The village is up a cobblestone path from the central church serving as Lipsi's landmark. The village has quaint restaurants, their outdoor tables on the tiny town square.
Narrow paths snake out from the square past small, dark bakeries, vegetable stands and cozy tavernas (cafes) where a fresh Greek salad, souvlaki, fries and after-dinner liqueur may cost 10 euros.
In a restaurant named the Vault, the menu has a picture of Lipsi in 1912, when it was occupied by Italian troops. Lipsi didn't look much different then than it does now.
"A lot of Greek people don't know about it," said Michael Krabousanos, a Lipsi native who lived in Cincinnati for 35 years. "When I'm in Athens and I tell them where I'm from, they go, 'Where's that?'
"You expect Americans to know?"
They obviously don't know about Lipsi's traditions: the two-day-long wedding festivities during which locals break plates (well, they're plastic) at dancers' feet in the town square, the three-day wine festival in August, the frequent neighborhood dinner parties.
People could have spread the word. In the 1940s, Lipsi had 3,000 people. But the after-effects of the bloody Greek Civil War of 1949 sent nearly a million Greeks abroad. Krabousanos is one of those who left Lipsi to try life elsewhere. Most came back to retire.
Friendliness is common. People stopped to provide me rides to the beach. The owner of one restaurant let me help myself to drinks in the cooler while watching the World Cup with his family and friends. Just leave the euro on the table, he said. My local bakery added free sesame bread sticks with my daily breakfast order of tiropita, a delicious cheese pie.

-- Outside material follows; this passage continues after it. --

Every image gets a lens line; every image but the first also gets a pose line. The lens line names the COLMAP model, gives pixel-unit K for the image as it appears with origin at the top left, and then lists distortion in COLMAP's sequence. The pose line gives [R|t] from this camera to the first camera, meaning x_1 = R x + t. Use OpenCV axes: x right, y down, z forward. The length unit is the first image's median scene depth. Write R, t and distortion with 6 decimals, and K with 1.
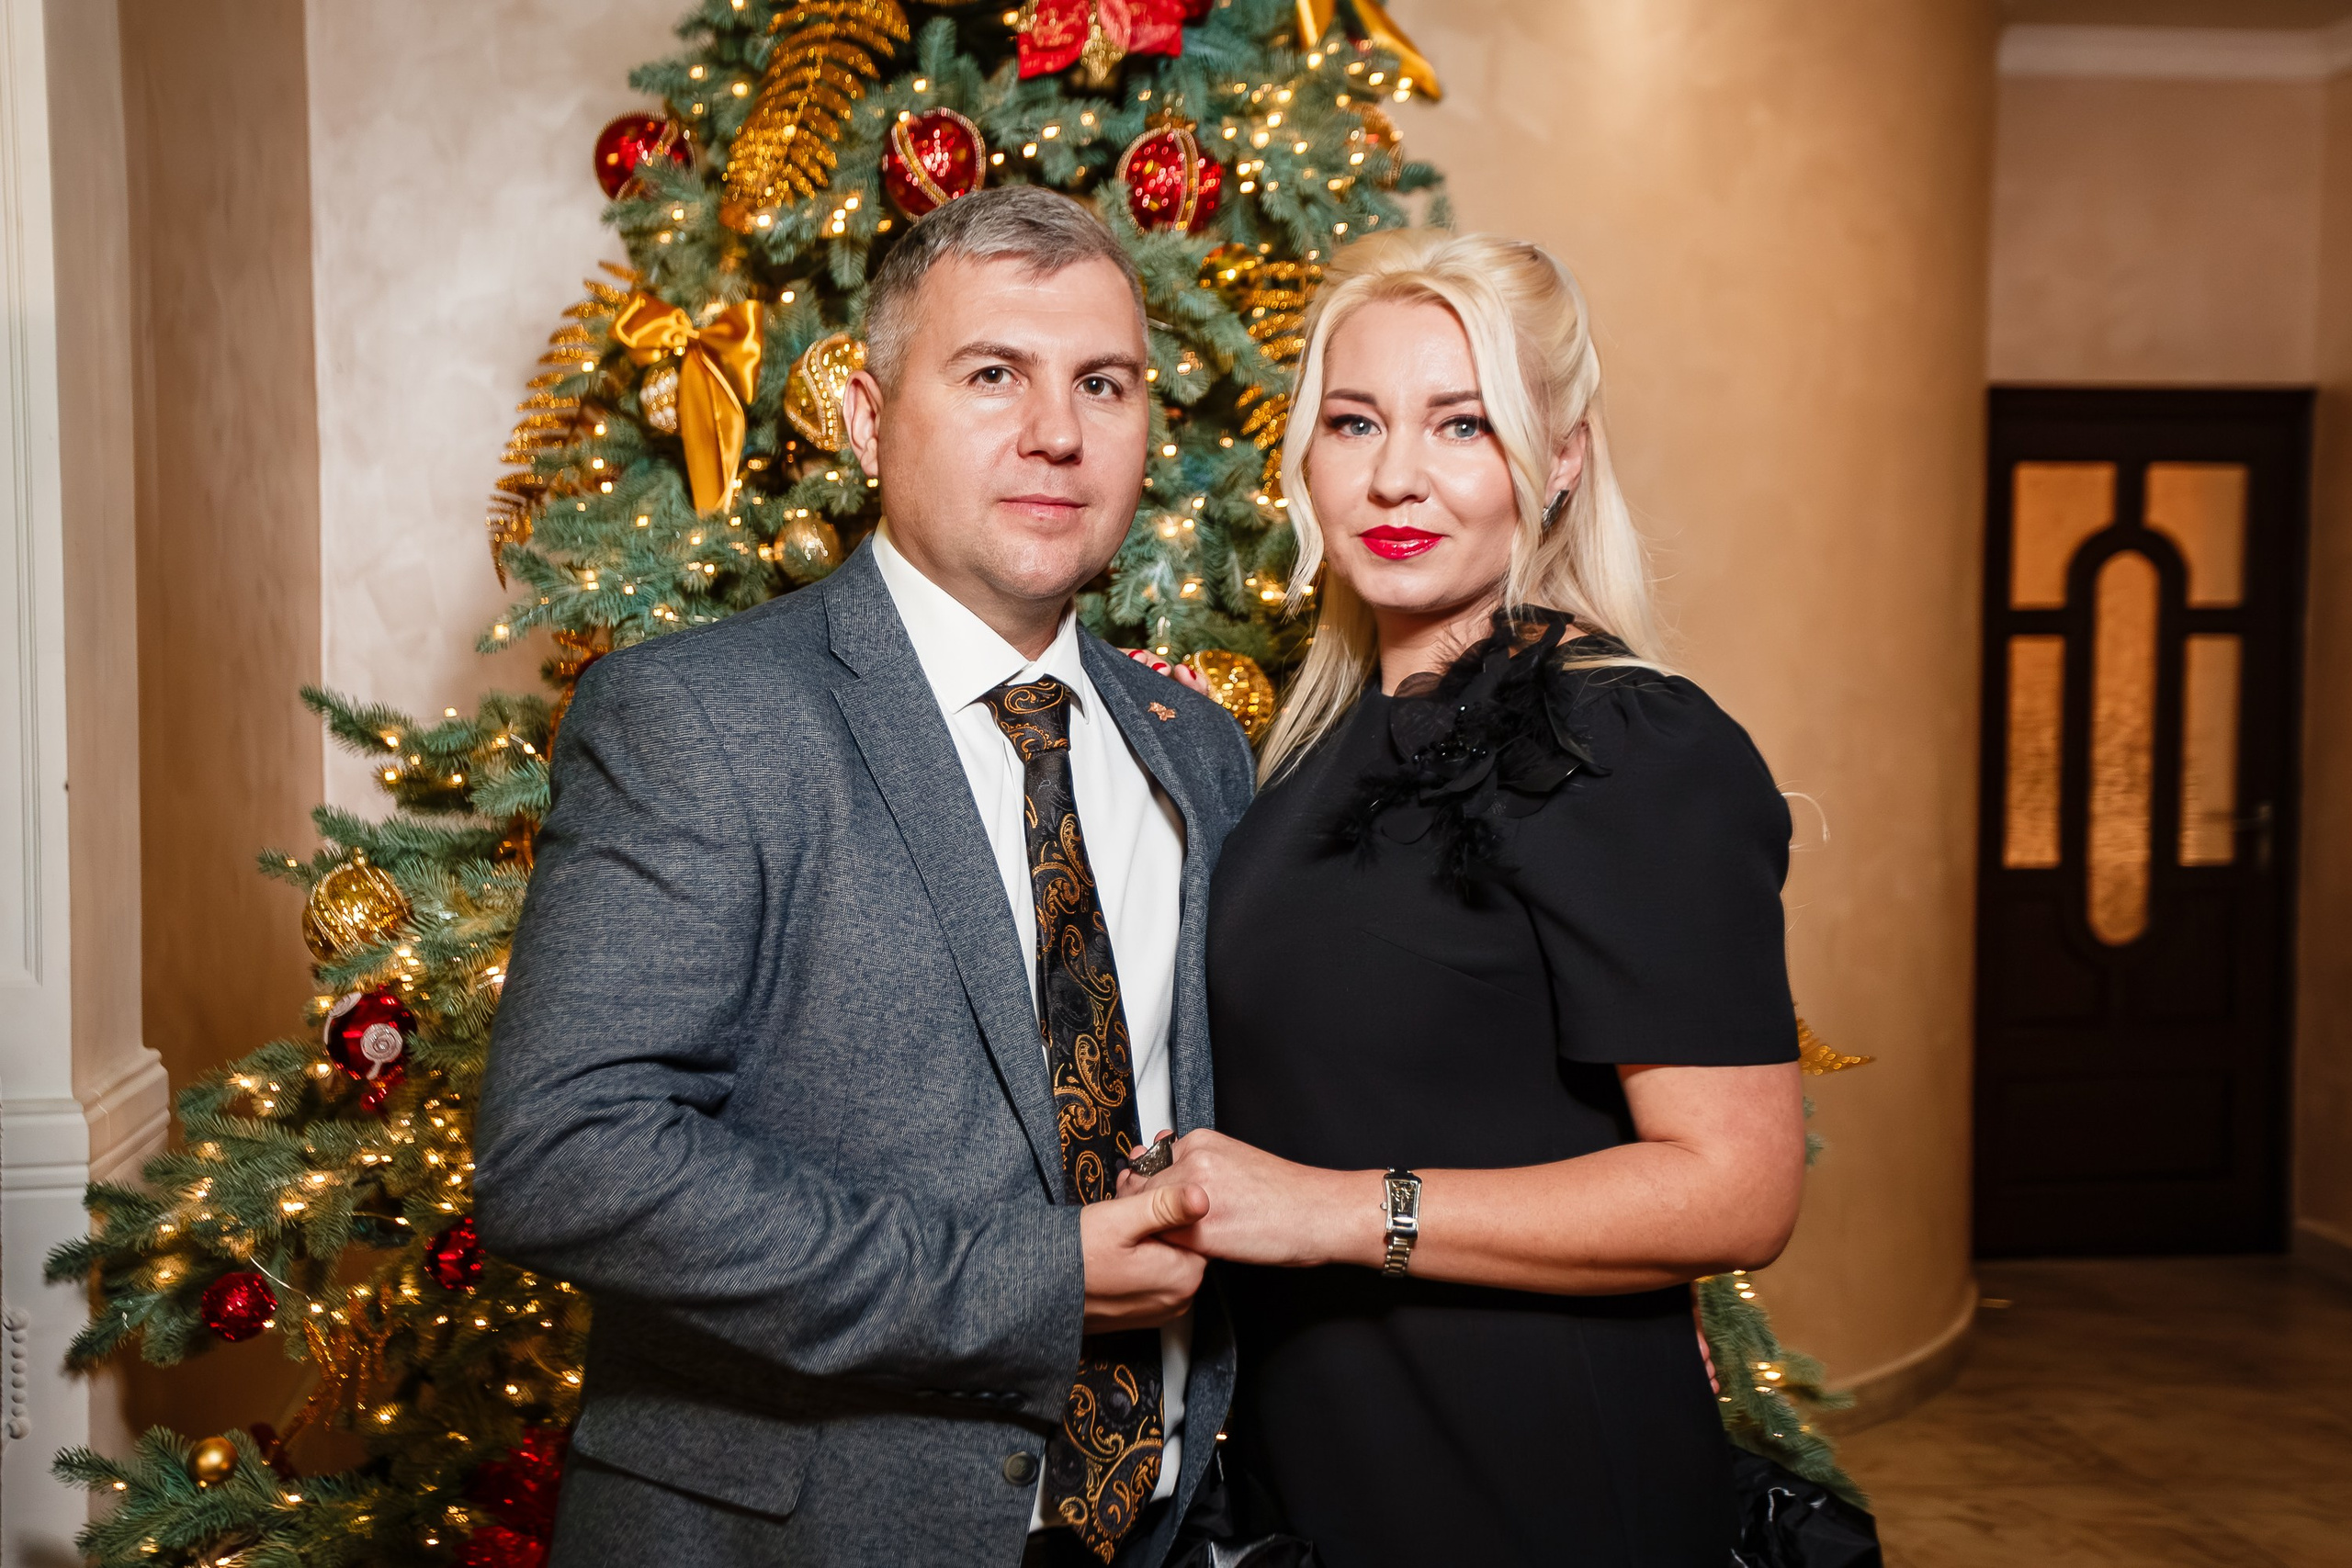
lens RADIAL K [[2692.4, 0, 1176.0], [0, 2692.4, 784.0], [0, 0, 1]] dist [0.120949, -0.019669]
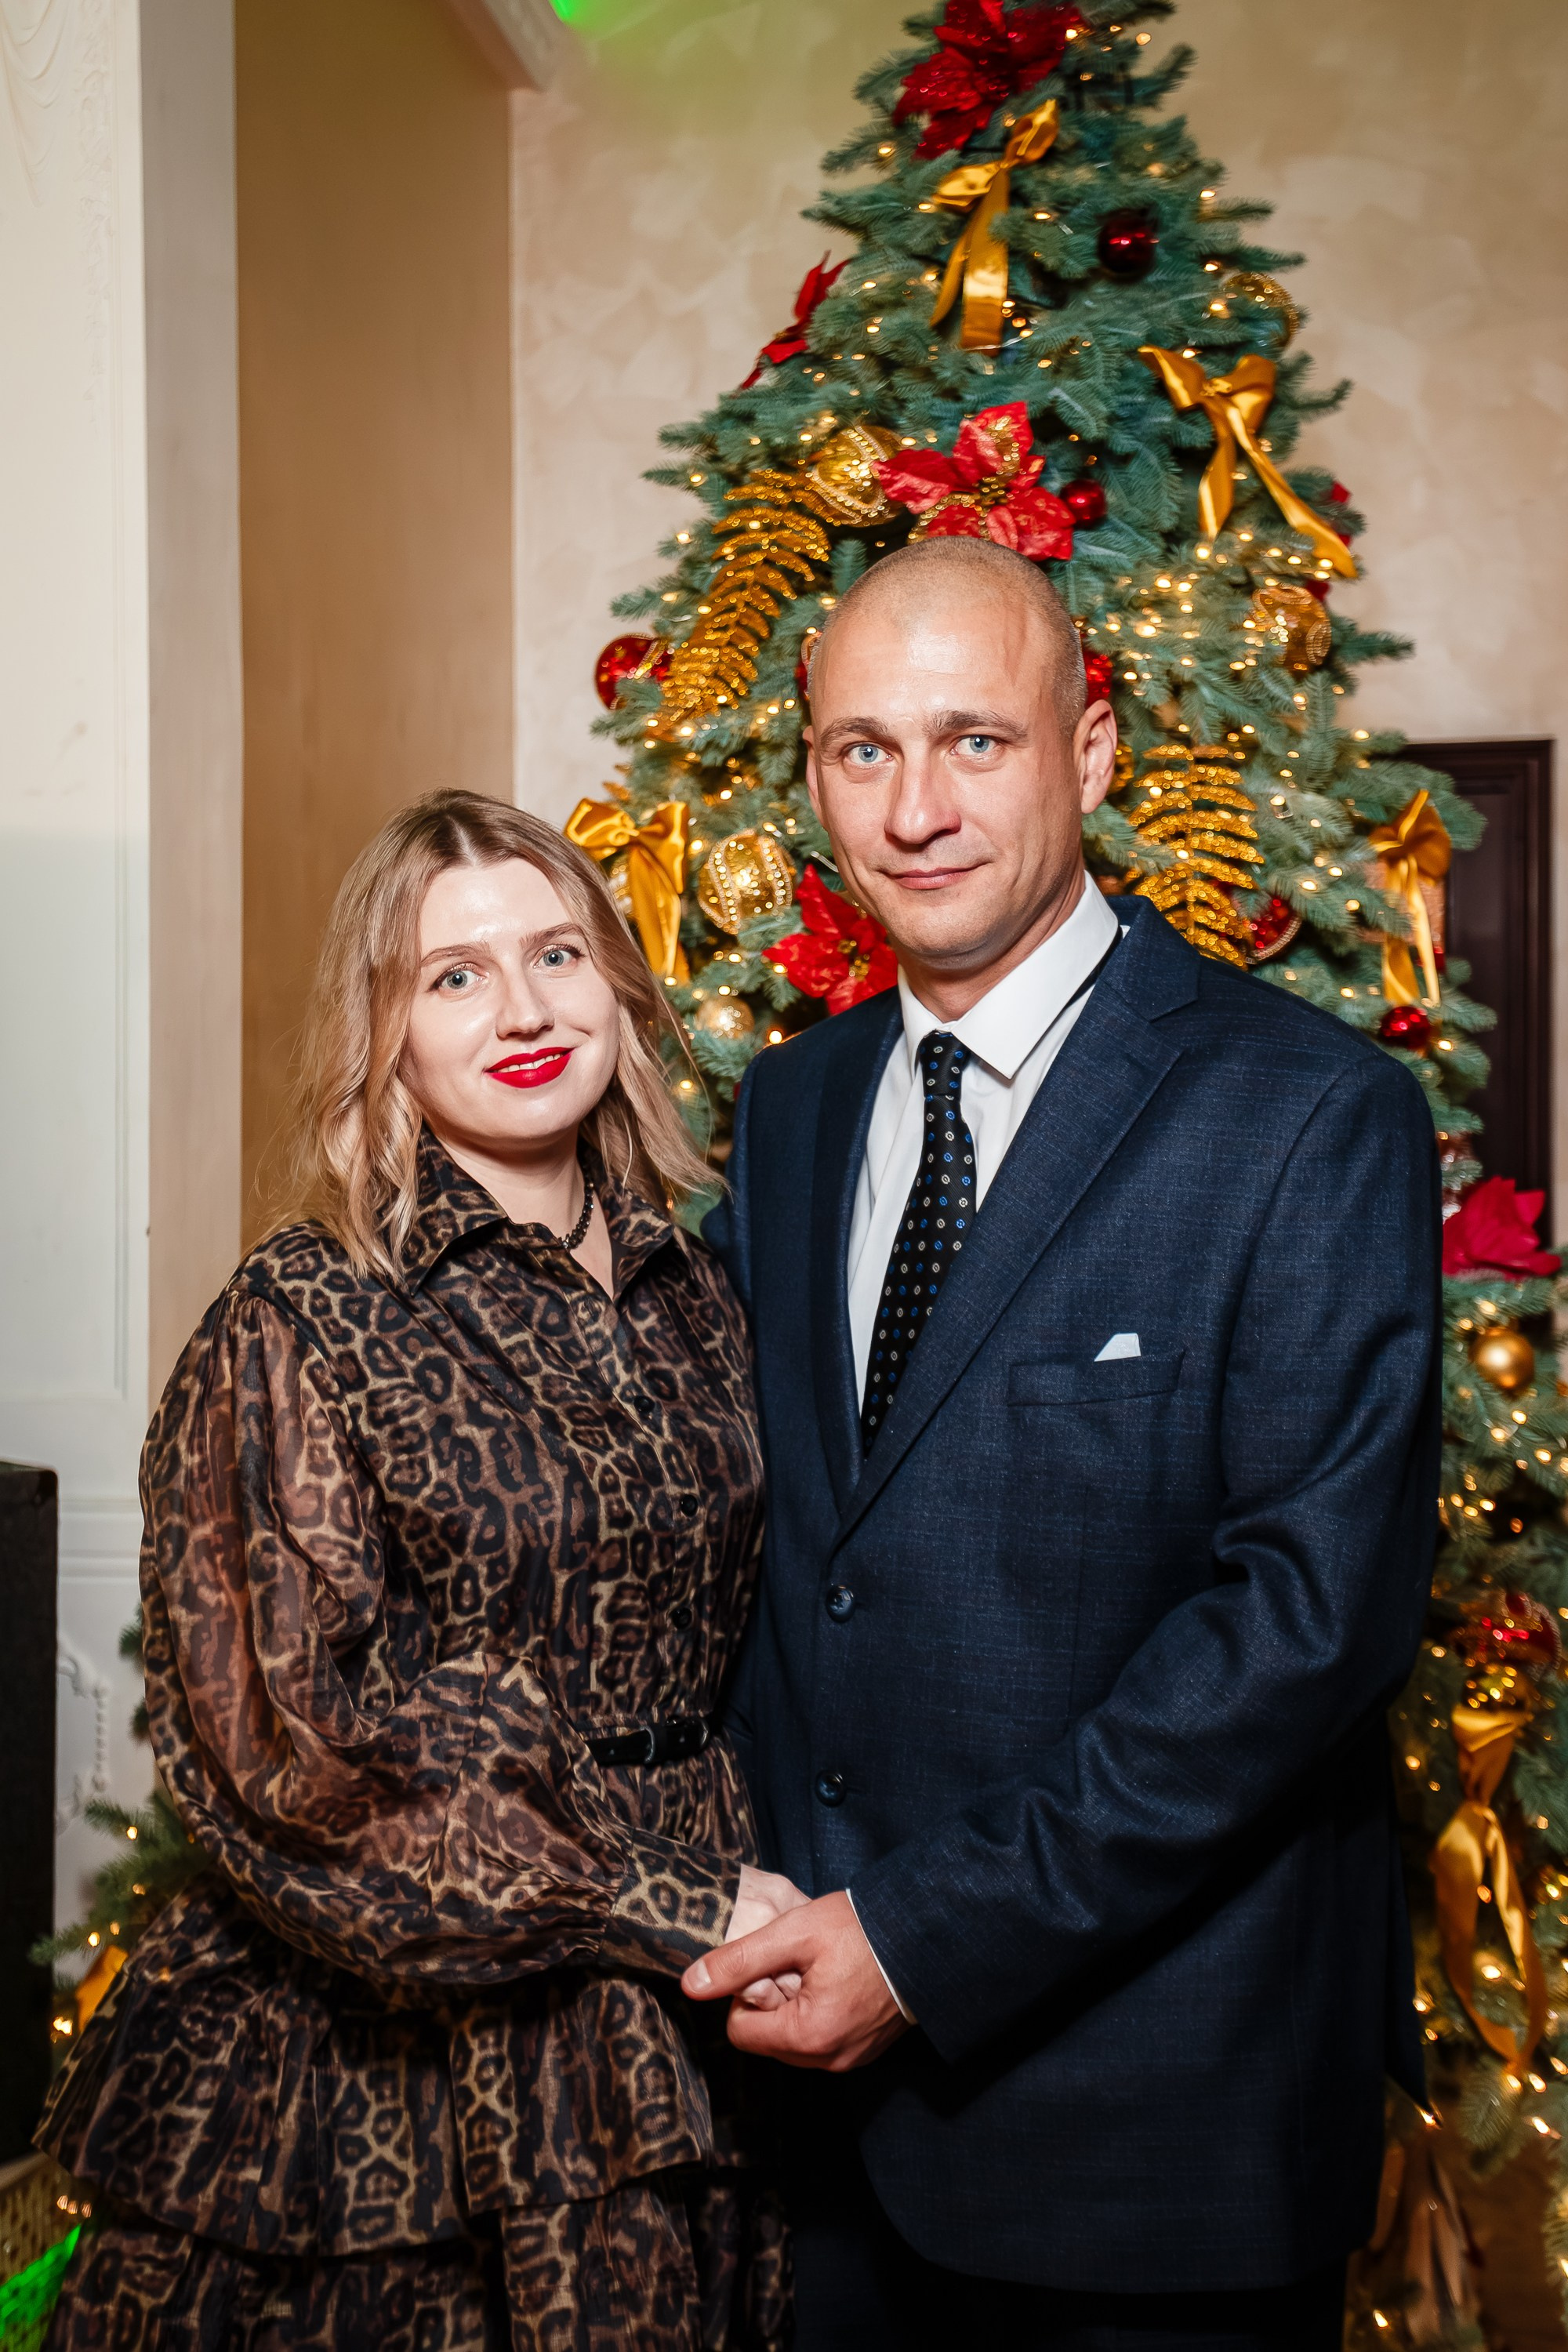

"I find it just cozy," said Evert Kerkerk, a Dutch yacht builder who said he has sailed the Greek islands for 10 years and returns to Lipsi for seven months every year.
"You meet each other sometimes three or four times a day. Hello here. Hello there. If you are a tourist here, you are not alone."
If you want to be along, head for one of the beaches. The downside of an island that is undeveloped are beaches that are, well, undeveloped. No umbrellas or cushy lounge chairs. Nor is there soft white sand.
A 20-minute walk from the village and a 5-minute trot down a goat path brought me to Hohklakoura, one of Lipsi's best-known beaches. On an early June day, the scenery was breathtaking: a half-moon bay formed by long rock jetties, with smooth, royal-blue water. It was 80 degrees, without a cloud in the sky and a cool breeze came off the Aegean.
Not another soul was on the beach.
I tried to find a plot of sand to lay my straw mat and found none. The beach was rocks. All rocks.
I put down my mat and carefully lay down. When the rocks are even, they form a surprisingly comfortable surface.
"I'm glad they don't have sandy beaches," Buzzoni told me later. "This place would be just like Mykonos or Santorini. It'd be a madhouse."
He's right. The beaches here are just rough enough to keep away the cruise ships that invade Patmos twice a week. Though Lipsi does have sandy beaches. You just have to learn where they are.
The most comfortable beach on the island may be Lendou, just around the jetty from the village harbor. Hotel Aphrodite, one of two three-star hotels on Lipsi, looks over this hardpacked sand from across the narrow road.
Elsewhere, a half-hour walk along spectacular coastline leads to Platis Gialos, where a tasty restaurant plays soft Greek music over a shallow, sandy bay.
While the island's mayor is trying to stop large-scale construction, a Greek-American is planning to have 40 tourist bungalows open in 2004. Not exactly urban sprawl but then, this is an island that didn't have a paved road until 1995.
-- John Henderson is an American freelance writer based in Rome.